> _CONSIGNES_
[1] Dans le texte sur Bruckner et Sechter, pourquoi Bruckner se rend-il de nouveau à Vienne ? Répondez en une à trois phrases.
[2] Reproduisez fidèlement le passage du texte sur Bruckner et Sechter qui s'ouvre sur les mots contenant « De plus, l’excellent » et se termine par « ici quelques mots. ».
[3] Reprenez le texte sur Bruckner et Sechter là où il s'arrête et poursuivez-en la rédaction.

> _TEXTE_
╭──
De plus, l’excellent accueil qu’avait reçu le musicien lors de son premier voyage à Vienne l’engage à profiter des congés qui lui étaient généreusement octroyés pour s’y rendre à nouveau, dans le but de travailler avec les musiciens qui l’avaient applaudi en 1853. C’est ainsi que nous voyons Bruckner devenir l’élève de Sechter, puis de Kitzler. Le premier de ces maîtres eut sur Bruckner une influence considérable et il est utile d’en dire ici quelques mots.

Simon Sechter (1788-1867) était un théoricien de premier ordre ; il a produit un ouvrage remarquable: Die Grundsätze der musikalische Komposition ; Sechter était un professeur de l’ancienne école, c’est-à-dire partisan d’une discipline sévère dans la composition, ennemi de toute licence ou exception aux règles établies, caractérisé par une intransigeance à laquelle se joignait une certaine pédanterie. Les théories de Sechter peuvent être jugées par ses préférences musicales: il adorait Bach et Beethoven, restriction faite des dernières œuvres du maître de Bonn. On voit, par cela, l’esprit essentiellement classique qui présidait aux leçons de Sechter; toutefois, il faut lui rendre cette justice qu’il encourageait ses élèves dans leur initiative personnelle et discutait paternellement avec eux leurs essais de composition.
╰──
> _LIGNES FOURNIES_
╭──
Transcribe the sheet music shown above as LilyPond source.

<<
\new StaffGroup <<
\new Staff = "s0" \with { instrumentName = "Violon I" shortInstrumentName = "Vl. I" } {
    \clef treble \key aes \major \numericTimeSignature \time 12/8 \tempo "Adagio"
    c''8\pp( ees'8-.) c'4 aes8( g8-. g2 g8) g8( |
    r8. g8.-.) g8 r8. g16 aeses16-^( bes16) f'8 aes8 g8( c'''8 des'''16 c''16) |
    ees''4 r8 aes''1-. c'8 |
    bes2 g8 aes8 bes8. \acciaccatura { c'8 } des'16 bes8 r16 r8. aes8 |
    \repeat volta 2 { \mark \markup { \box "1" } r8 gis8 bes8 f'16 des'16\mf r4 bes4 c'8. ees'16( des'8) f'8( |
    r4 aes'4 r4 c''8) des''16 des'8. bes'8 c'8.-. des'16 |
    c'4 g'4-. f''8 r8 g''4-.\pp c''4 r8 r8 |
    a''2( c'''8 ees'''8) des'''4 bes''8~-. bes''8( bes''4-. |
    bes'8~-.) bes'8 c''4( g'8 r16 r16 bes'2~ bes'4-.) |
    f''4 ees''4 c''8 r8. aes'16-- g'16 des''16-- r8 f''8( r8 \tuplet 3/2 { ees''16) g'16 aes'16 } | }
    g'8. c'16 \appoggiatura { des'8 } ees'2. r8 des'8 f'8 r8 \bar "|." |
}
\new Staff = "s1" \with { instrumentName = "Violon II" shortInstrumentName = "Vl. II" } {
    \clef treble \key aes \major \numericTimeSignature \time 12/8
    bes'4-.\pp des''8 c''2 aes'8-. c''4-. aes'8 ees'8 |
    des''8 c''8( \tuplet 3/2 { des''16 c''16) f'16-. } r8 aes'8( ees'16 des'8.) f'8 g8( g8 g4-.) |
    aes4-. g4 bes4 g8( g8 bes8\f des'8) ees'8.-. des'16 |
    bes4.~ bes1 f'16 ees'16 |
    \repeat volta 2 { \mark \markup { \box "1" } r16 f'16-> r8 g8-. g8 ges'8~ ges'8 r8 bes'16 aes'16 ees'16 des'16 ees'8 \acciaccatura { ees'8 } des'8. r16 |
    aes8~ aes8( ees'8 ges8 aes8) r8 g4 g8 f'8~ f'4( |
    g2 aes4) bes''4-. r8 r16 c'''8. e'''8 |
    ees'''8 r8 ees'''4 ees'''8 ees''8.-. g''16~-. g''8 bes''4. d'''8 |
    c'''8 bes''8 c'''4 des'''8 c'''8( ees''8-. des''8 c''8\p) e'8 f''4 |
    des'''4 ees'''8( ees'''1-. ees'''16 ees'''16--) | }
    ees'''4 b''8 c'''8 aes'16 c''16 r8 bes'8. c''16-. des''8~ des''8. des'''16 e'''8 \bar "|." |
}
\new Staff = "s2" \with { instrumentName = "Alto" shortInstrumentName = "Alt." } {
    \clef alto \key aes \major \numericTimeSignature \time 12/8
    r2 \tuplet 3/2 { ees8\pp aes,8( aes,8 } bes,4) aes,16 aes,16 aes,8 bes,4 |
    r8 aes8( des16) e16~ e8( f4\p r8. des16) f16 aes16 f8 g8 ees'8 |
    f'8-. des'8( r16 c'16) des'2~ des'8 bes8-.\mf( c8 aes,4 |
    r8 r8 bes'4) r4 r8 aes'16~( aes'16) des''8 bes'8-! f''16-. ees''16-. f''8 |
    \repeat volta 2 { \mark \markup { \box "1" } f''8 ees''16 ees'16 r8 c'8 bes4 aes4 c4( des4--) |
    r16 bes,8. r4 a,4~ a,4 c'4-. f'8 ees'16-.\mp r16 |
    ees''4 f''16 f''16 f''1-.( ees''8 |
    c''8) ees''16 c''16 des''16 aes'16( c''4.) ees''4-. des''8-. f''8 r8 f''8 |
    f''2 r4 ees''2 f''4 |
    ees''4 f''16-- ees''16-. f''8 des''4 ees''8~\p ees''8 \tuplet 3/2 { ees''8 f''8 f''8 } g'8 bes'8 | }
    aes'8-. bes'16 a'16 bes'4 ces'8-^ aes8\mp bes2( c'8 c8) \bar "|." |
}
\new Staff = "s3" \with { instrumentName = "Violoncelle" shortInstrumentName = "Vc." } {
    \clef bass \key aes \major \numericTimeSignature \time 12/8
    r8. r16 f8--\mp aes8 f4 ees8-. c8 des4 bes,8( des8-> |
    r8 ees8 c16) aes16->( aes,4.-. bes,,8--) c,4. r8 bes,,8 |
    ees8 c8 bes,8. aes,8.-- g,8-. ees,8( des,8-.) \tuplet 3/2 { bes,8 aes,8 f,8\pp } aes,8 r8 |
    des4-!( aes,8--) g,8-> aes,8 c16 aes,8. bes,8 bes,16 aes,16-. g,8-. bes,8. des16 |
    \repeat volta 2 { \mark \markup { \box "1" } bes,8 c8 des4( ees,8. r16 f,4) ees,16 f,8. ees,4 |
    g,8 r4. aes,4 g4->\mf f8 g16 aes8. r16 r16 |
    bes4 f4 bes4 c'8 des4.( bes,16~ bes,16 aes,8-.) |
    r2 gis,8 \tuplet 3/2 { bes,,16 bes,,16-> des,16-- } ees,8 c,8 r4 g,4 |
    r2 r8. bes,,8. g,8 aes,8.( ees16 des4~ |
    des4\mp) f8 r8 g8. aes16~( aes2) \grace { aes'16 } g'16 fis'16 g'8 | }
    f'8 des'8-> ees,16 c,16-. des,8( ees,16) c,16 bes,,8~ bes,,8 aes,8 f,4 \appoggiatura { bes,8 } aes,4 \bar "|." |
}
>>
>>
╰──
> _CORRIGÉ_
[1] L'excellent accueil reçu lors de son premier voyage à Vienne engage Bruckner à y retourner. Il profite des congés qui lui sont généreusement octroyés pour aller travailler avec les musiciens qui l'avaient applaudi en 1853.

[2]
De plus, l’excellent accueil qu’avait reçu le musicien lors de son premier voyage à Vienne l’engage à profiter des congés qui lui étaient généreusement octroyés pour s’y rendre à nouveau, dans le but de travailler avec les musiciens qui l’avaient applaudi en 1853. C’est ainsi que nous voyons Bruckner devenir l’élève de Sechter, puis de Kitzler. Le premier de ces maîtres eut sur Bruckner une influence considérable et il est utile d’en dire ici quelques mots.

[3]
Heureusement, le génie de Bruckner avait trop d’originalité en soi pour subir complètement l’influence de Sechter; il ne devait s’en ressentir que par l’esprit de discipline et de précision que nous retrouverons dans les œuvres du maître autrichien. D’ailleurs, l’influence de Kitzler, le second professeur de Bruckner, allait bientôt contrebalancer l’éducation trop rigoriste que lui avait donné Sechter.

En effet, après quatre années d’études avec ce dernier, Bruckner, en possession d’un métier parfait de contrapuntiste, subit une épreuve théorique sévère devant un jury qui comprenait Sechter, Hellniesberger, Herbeck, Dessoff et Becker, et il en sortit brillamment.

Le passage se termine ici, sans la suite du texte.